Monday, February 11, 2008
Sunday, February 10, 2008
Remember the Buck rose cuttings? About half of them are already putting out new growth. That is a record for cuttings taking in my experience. I don't use rooting hormone. These maybe the easiest to propagate yet. Yes, Meme, they are just sticks I stuck in the dirt. Yes, the lived. Yes, they will be full sized rose bushes in about three years. Yes, if you are nice to me you may have some. You also have to protect me from the rest of the sisters.
I guess now is a good time to explain the Meme. In our house Meme is not a list of questions we answer about ourselves. It is such a good friend that I would pick her as a sister. She is an expert monkey handler. She can leave the real sisters standing there with their mouths open in disbelief. She once picked me up after I ran into a tree.
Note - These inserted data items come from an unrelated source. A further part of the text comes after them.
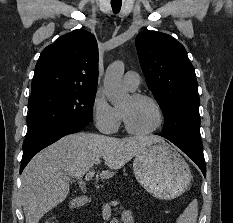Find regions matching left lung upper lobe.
<instances>
[{
	"instance_id": "1",
	"label": "left lung upper lobe",
	"mask_w": 233,
	"mask_h": 223,
	"mask_svg": "<svg viewBox=\"0 0 233 223\" xmlns=\"http://www.w3.org/2000/svg\"><path fill=\"white\" fill-rule=\"evenodd\" d=\"M136 48L147 85L164 115L162 135L201 142L197 80L183 45L168 34L142 31Z\"/></svg>"
}]
</instances>
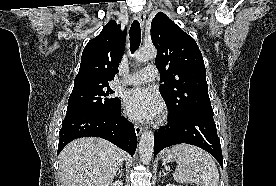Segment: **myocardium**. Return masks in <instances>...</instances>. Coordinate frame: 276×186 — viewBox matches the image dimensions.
I'll use <instances>...</instances> for the list:
<instances>
[{"label":"myocardium","instance_id":"obj_1","mask_svg":"<svg viewBox=\"0 0 276 186\" xmlns=\"http://www.w3.org/2000/svg\"><path fill=\"white\" fill-rule=\"evenodd\" d=\"M166 120V114L163 113L161 118H160V122H164Z\"/></svg>","mask_w":276,"mask_h":186}]
</instances>
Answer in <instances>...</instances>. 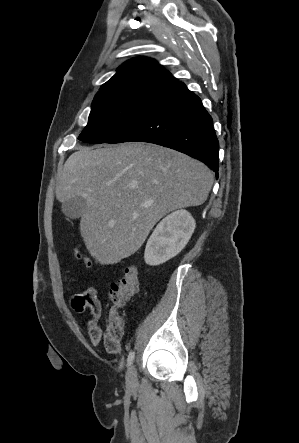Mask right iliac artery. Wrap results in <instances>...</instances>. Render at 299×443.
Wrapping results in <instances>:
<instances>
[{"mask_svg":"<svg viewBox=\"0 0 299 443\" xmlns=\"http://www.w3.org/2000/svg\"><path fill=\"white\" fill-rule=\"evenodd\" d=\"M134 357H135V353H134L133 351H131V352L129 353V355H128V359H127V362H128L129 365H131V364L133 363V361H134Z\"/></svg>","mask_w":299,"mask_h":443,"instance_id":"1","label":"right iliac artery"}]
</instances>
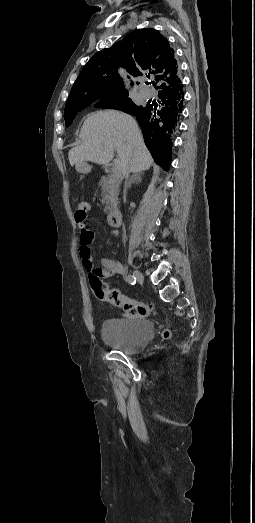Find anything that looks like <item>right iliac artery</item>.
I'll return each instance as SVG.
<instances>
[{
	"instance_id": "right-iliac-artery-1",
	"label": "right iliac artery",
	"mask_w": 255,
	"mask_h": 523,
	"mask_svg": "<svg viewBox=\"0 0 255 523\" xmlns=\"http://www.w3.org/2000/svg\"><path fill=\"white\" fill-rule=\"evenodd\" d=\"M126 281L131 284V285H134L136 283V277L134 275H128L126 277Z\"/></svg>"
}]
</instances>
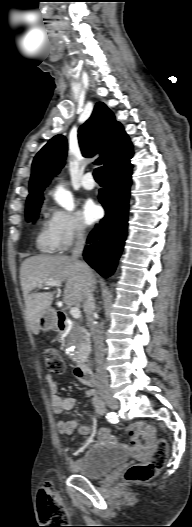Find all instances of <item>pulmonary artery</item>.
<instances>
[{
    "mask_svg": "<svg viewBox=\"0 0 192 527\" xmlns=\"http://www.w3.org/2000/svg\"><path fill=\"white\" fill-rule=\"evenodd\" d=\"M81 185L86 190H92L95 187V182L91 173H86L82 177Z\"/></svg>",
    "mask_w": 192,
    "mask_h": 527,
    "instance_id": "pulmonary-artery-1",
    "label": "pulmonary artery"
}]
</instances>
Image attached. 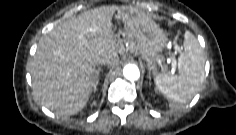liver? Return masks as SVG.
Here are the masks:
<instances>
[{
  "mask_svg": "<svg viewBox=\"0 0 236 135\" xmlns=\"http://www.w3.org/2000/svg\"><path fill=\"white\" fill-rule=\"evenodd\" d=\"M120 8L112 5L86 11L41 41L33 78L38 96L48 107L61 112L82 110L92 91L95 67L118 64L119 47L114 40L112 18ZM135 13L129 23H124L131 33L123 34L132 51L137 46L131 35L137 37L154 24L145 14Z\"/></svg>",
  "mask_w": 236,
  "mask_h": 135,
  "instance_id": "obj_1",
  "label": "liver"
}]
</instances>
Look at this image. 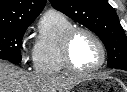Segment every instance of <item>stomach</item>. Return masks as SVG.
<instances>
[{
	"mask_svg": "<svg viewBox=\"0 0 127 92\" xmlns=\"http://www.w3.org/2000/svg\"><path fill=\"white\" fill-rule=\"evenodd\" d=\"M106 85V80L102 79L98 75H91L85 77L80 81L77 91L78 92H102V89Z\"/></svg>",
	"mask_w": 127,
	"mask_h": 92,
	"instance_id": "obj_1",
	"label": "stomach"
}]
</instances>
This was after I saved her life when she punched a frat boy. We did that in 5 inch heels in 1984 in the rain. I am pretty sure she broke the frat boy's nose - Good times. Years later she would help me get monkey #1 to latch on when we were having nursing issues. She is a "feed the baby champion" as she exclusively breast fed twin girls her first time as a mom. Yes they lived. Yes, they now have babies of their own. I would post a picture of her, but her beauty would blind you. Meme is appropriate as she has very healthy self esteem. So, you don't need to send me a meme, I already have one. Oh, and the real deal sealer, I CAN WEAR HER SHOES!!!!!!!!
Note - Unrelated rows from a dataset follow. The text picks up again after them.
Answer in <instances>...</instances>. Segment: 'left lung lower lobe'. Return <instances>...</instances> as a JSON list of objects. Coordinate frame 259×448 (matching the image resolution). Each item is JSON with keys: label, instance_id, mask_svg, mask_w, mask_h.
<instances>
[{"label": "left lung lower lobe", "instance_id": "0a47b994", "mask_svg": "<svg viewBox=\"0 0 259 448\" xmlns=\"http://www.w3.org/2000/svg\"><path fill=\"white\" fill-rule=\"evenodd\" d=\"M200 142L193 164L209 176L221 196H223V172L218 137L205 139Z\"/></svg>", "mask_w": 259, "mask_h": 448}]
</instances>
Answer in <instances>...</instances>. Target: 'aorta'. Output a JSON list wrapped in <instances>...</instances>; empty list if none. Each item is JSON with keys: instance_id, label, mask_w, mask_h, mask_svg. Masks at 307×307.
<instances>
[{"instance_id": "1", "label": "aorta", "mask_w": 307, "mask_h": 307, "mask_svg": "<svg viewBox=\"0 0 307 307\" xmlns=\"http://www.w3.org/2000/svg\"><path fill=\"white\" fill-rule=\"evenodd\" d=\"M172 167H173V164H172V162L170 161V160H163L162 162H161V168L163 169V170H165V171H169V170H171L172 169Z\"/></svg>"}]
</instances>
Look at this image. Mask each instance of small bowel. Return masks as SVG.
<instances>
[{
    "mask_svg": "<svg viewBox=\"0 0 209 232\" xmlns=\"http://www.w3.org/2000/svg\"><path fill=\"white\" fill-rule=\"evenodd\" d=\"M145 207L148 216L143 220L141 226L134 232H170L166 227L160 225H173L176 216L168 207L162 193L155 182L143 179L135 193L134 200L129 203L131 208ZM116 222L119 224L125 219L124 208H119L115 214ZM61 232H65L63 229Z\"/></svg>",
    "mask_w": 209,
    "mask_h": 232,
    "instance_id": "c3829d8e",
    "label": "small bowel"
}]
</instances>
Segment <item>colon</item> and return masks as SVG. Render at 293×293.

As you may have read yesterday, I added bunny poo tea and liquid fish to the pile. The only thing I have left to add is blood meal and tears.
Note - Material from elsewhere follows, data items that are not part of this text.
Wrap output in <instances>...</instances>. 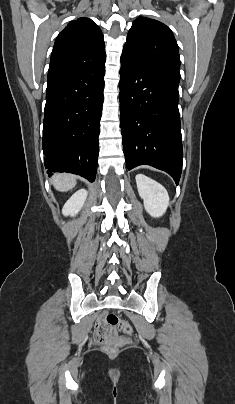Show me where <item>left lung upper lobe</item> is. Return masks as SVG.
<instances>
[{
    "label": "left lung upper lobe",
    "mask_w": 235,
    "mask_h": 404,
    "mask_svg": "<svg viewBox=\"0 0 235 404\" xmlns=\"http://www.w3.org/2000/svg\"><path fill=\"white\" fill-rule=\"evenodd\" d=\"M123 53L180 77V57L172 31L163 23L137 18L130 28Z\"/></svg>",
    "instance_id": "1"
}]
</instances>
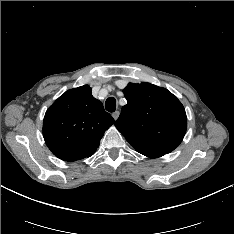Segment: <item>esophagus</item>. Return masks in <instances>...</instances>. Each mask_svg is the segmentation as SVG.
Masks as SVG:
<instances>
[{
  "instance_id": "1",
  "label": "esophagus",
  "mask_w": 234,
  "mask_h": 234,
  "mask_svg": "<svg viewBox=\"0 0 234 234\" xmlns=\"http://www.w3.org/2000/svg\"><path fill=\"white\" fill-rule=\"evenodd\" d=\"M119 114H120V112H119V111H115V112H113V113H112V117H113V119H114V120H117V118L119 117Z\"/></svg>"
}]
</instances>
I have recieved several suggestions advising to "just to leave it alone and let compost happen." This is very Zen and rock solid advice, however, I am late in the winter season and don't want to have to buy compost for spring planting. Plus, it just makes me crazy when I don't get my way. I was an only child until age 4 when Mom decided to have 6 more babies over the next fourteen years. I frequently have "a fit and fall in it," as my dear mother would say. This may explain the neediness and control freak aspects of my gardening personality, or maybe I am just crazy.
Saturday, February 9, 2008
What do you do at 5:20 in the morning? Does it involve wind-up flashlights and a bathrobe? Do the neighbors think you are crazy?
Keep Middle Monkey in your prayers. He has the flu.
Friday, February 8, 2008
The compost pile Middle Monkey and I made yesterday did not heat up. I added some spoiled milk and a lot more water. If it is not heating up by tomorrow I am going to add rabbit poop tea. If that doesn't work fish emulsion. If that doesn't work, I'll just cry. I really need this compost pile to heat up or I am not going to have compost for spring planting.
I am going to start the tomatoes TODAY. I am about a week late.
Hey, I actually posted about gardening on my gardening blog instead of silliness about boys. Is anybody else unable to spell check?
Thursday, February 7, 2008
2. A ten year old and a middle aged woman can build a compost pile about 10 times faster than the middle aged woman can by herself.
3. Compact florecent light bulbs are great for saving energy, but they cast more light on dirt. I have made my best friend crazy cleaning her baseboards - good times.
4. An eight year old will try to wash his plastic flip flops in the washing machine.
5. I am really bad at matching socks.
If you would like to add any observations feel free to share. Please don't use this blog to pick on a sister. Oh, never mind go for it.
1. Monkeys will shun you.
2. Manly man will not cuddle you hoping for nookie.
3. You will be declaired ridiculous, embarassing, and the weakest link Goodbye.
I have found the path to peace and quiet. Pink bathrobe, fuzzy socks, frog pajamas, and red crocs. Not one of my men will be seen with me.